At its annual investor day event Thursday, Alcoa Inc. (NYSE: AA) announced a new three-year plan to drive its revenues higher and cut its costs. The company noted that in the period 2010 to 2013 it will generate additional combined revenue of $1.6 billion, primarily due to $1 billion in additional sales of its value-added engineered products and $800 million in its midstream rolled products segment. The inference we draw is that the commodities business is losing money.
For the period 2014 to 2016, Alcoa plans to raise an additional $1.2 billion in revenues from its downstream businesses and $1 billion in incremental revenue from its midstream business. As for the commodities business, it is expected to improve its cost structure.

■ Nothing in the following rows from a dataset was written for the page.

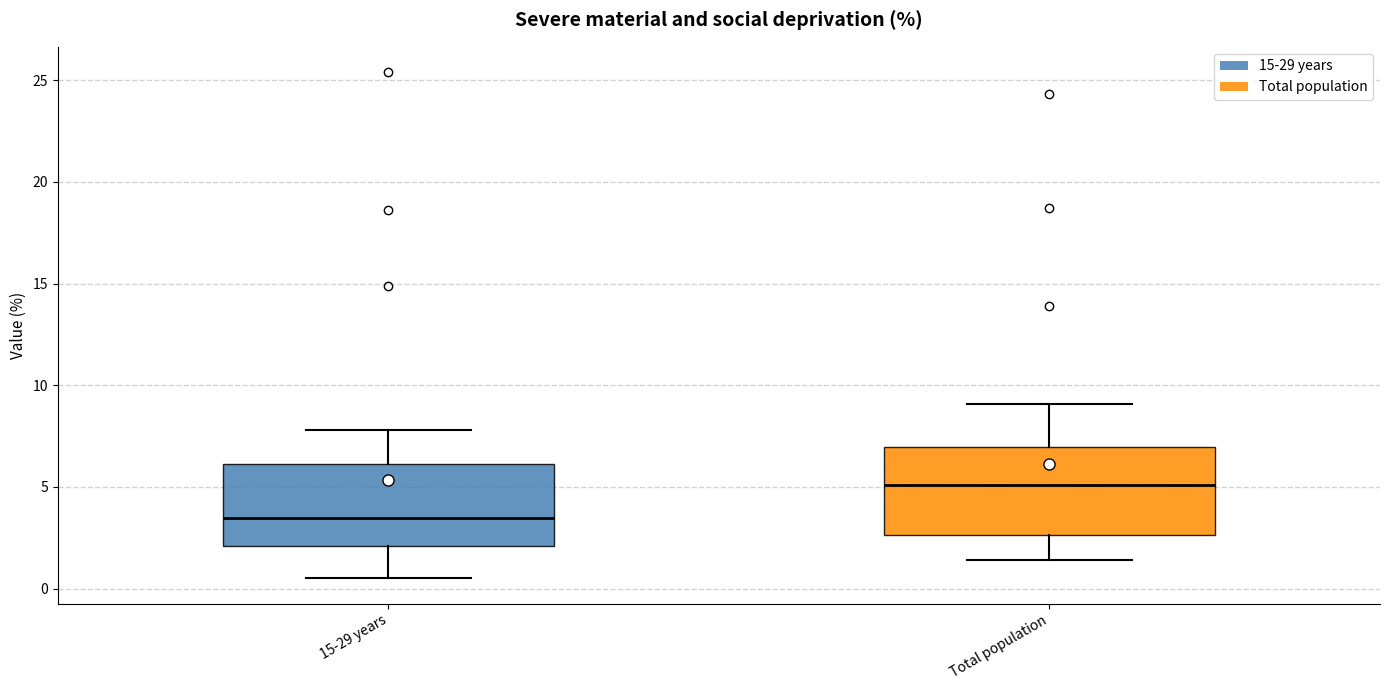

Which box's median line is the lowest?

15-29 years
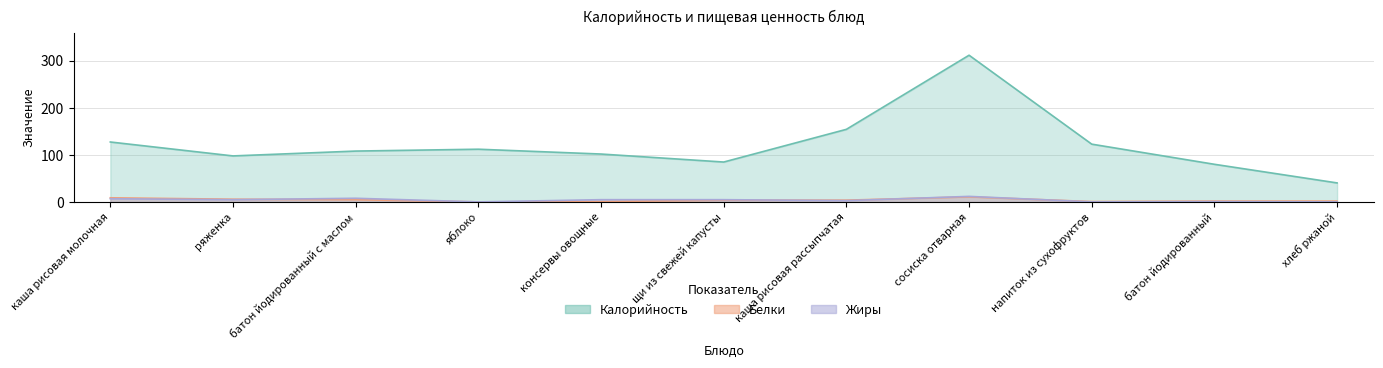

Reading left to right, extract all data points from this chart.

Калорийность: 127.6	98.0	108.3	112.2	102.0	85.0	154.5	312.0	123.0	80.2	40.6
Белки: 9.0	6.0	5.0	0.3	1.0	4.0	4.0	11.0	1.0	2.0	2.0
Жиры: 7.0	5.0	8.0	0.3	5.0	5.0	3.0	12.0	0.3	0.9	0.3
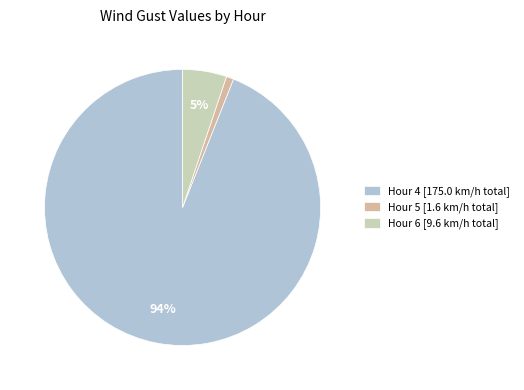

Does any single category account for the majority?

Yes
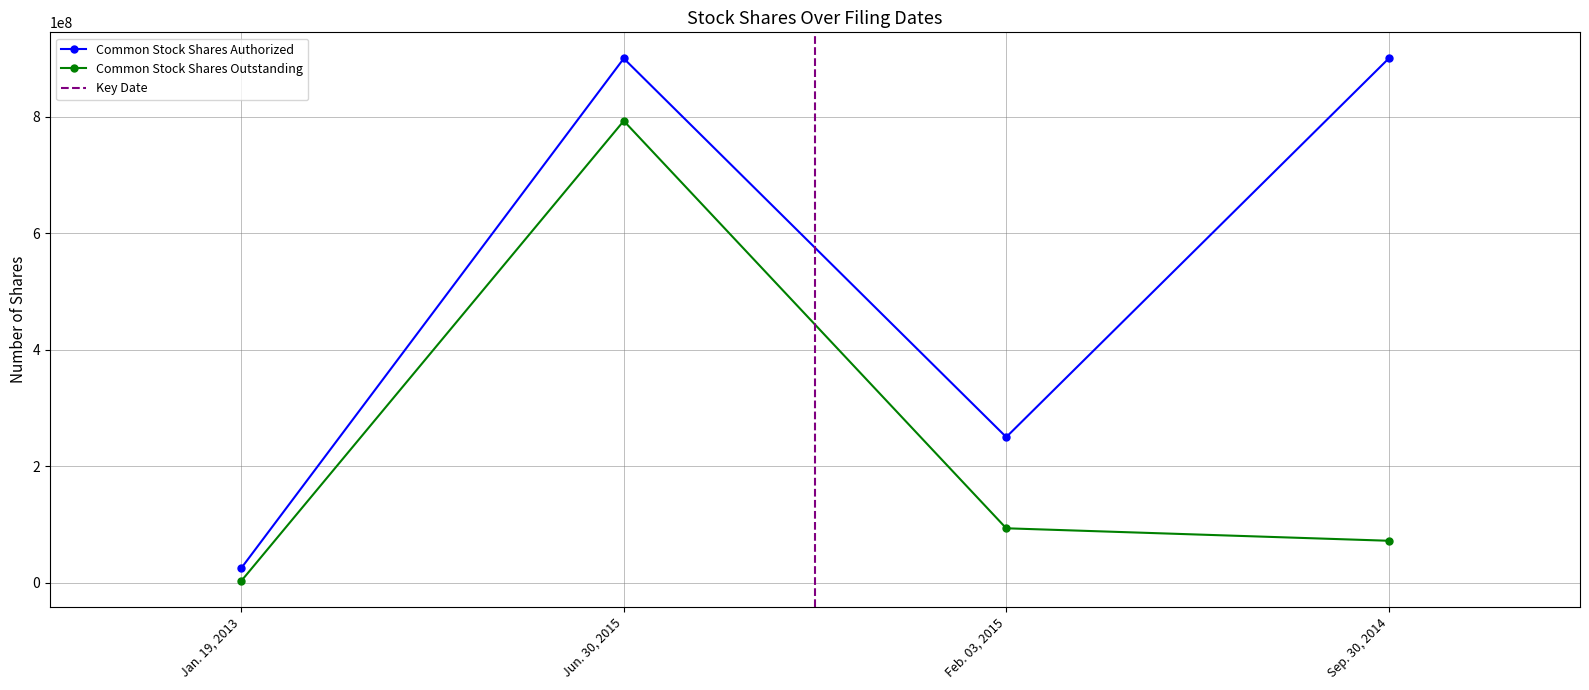

What is the value of the Common Stock Shares Outstanding point at the 4th from the left?

72000000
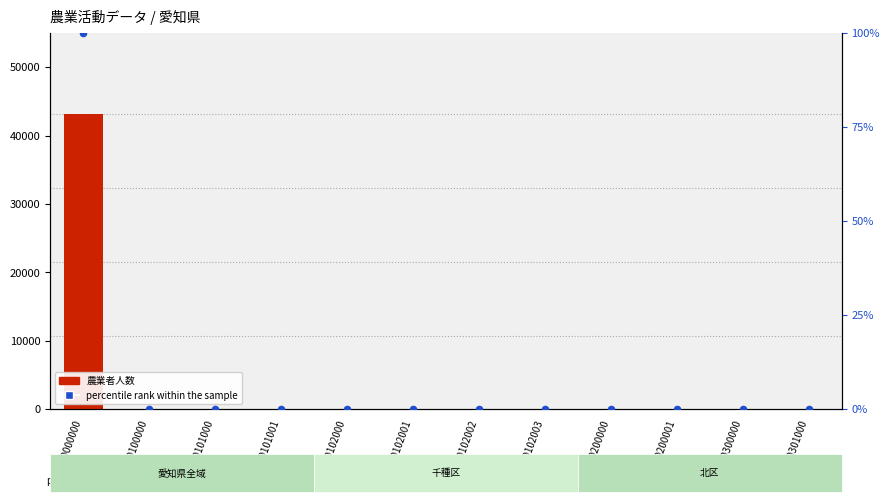

Which series reaches the maximum Y coordinate?

農業者人数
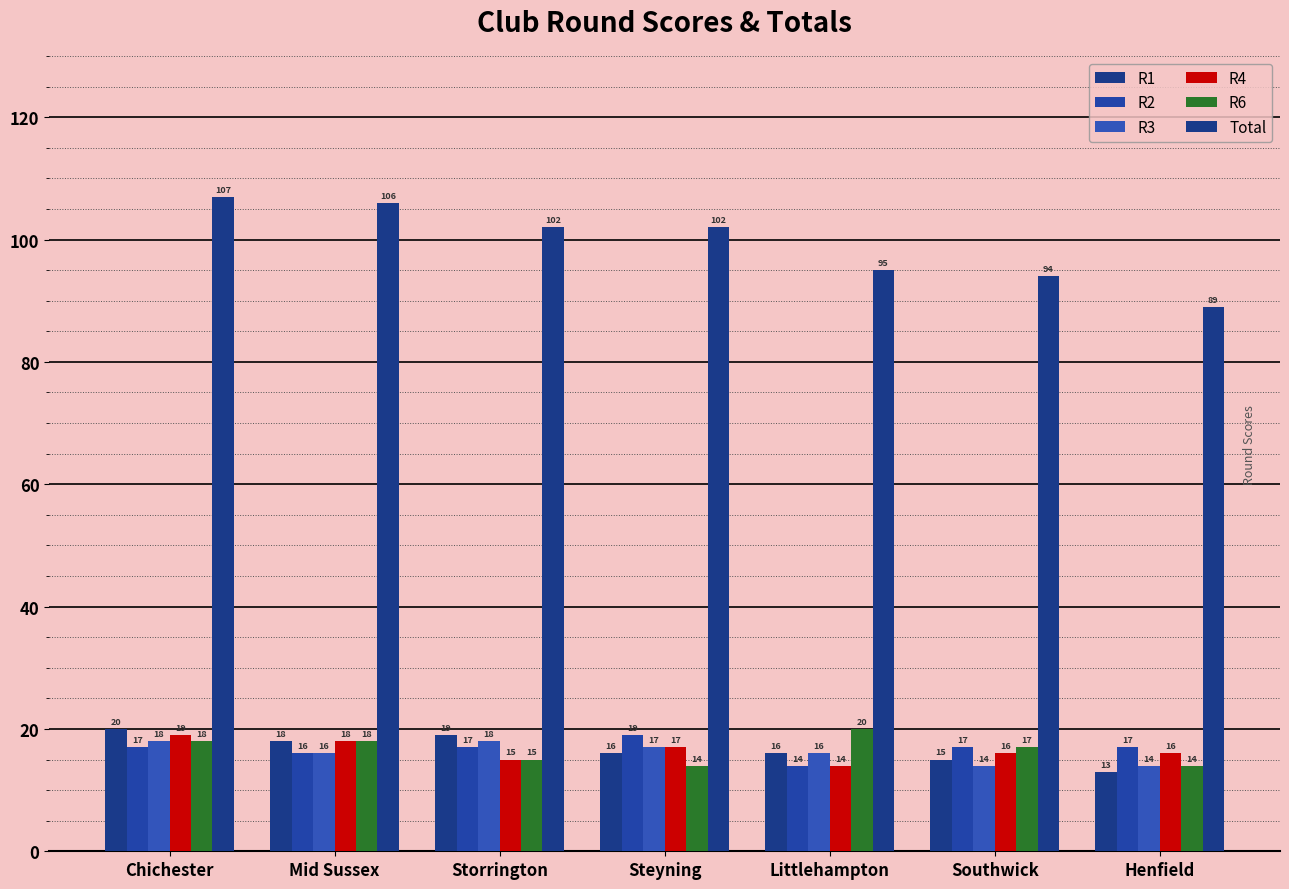

Does the chart contain stacked bars?

No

Now all this might ordinarily have sent the stock price a bit higher yesterday, but the London Metal Exchange (LME) also announced yesterday new rules for moving aluminum more quickly out of its warehouses. Big aluminum users like Coca-Cola Co. (NYSE: KO) and MillerCoors, a joint venture between SABMiller and Molson Coors Brewing Co. (NYSE: TAP), have complained to the LME about the long waits to get aluminum out of the warehouses, forcing them to buy on the spot market from producers like Alcoa. Regardless of what the LME announcement really meant for Alcoa, the stock took a hit yesterday that it probably did not deserve.
Alcoa has profited from the warehousing issue. But, as the CEO pointed out, Alcoa has managed to break its dependence on the commodity price by going into higher margin businesses. The current spike in the aluminum commodity price has helped Alcoa, but the company’s ability to wring costs out of its alumina and aluminum production is what really matters.
Alcoa’s plan to add $2.2 billion to its revenues in the next three years depends on higher prices from three basic aluminum consumption sectors: transportation, construction and packaging. More cars and airplanes need to be built, more construction demanding more HVAC systems and other aluminum-based products needs to get started, and consumers need to drink more pop and beer. Virtually all of those things depend on a stronger economy, and Alcoa cannot affect that very much.
The current estimate for Alcoa’s 2014 revenues is $23.12 billion, so over the three-year period to 2016, we might expect total revenues of around $70 billion. Growing revenues by a total of around 3% over three years is not terribly impressive.
Shares were down about 0.1% in the first few minutes of trading on Friday, at $8.91 in a 52-week range of $7.63 to $9.97.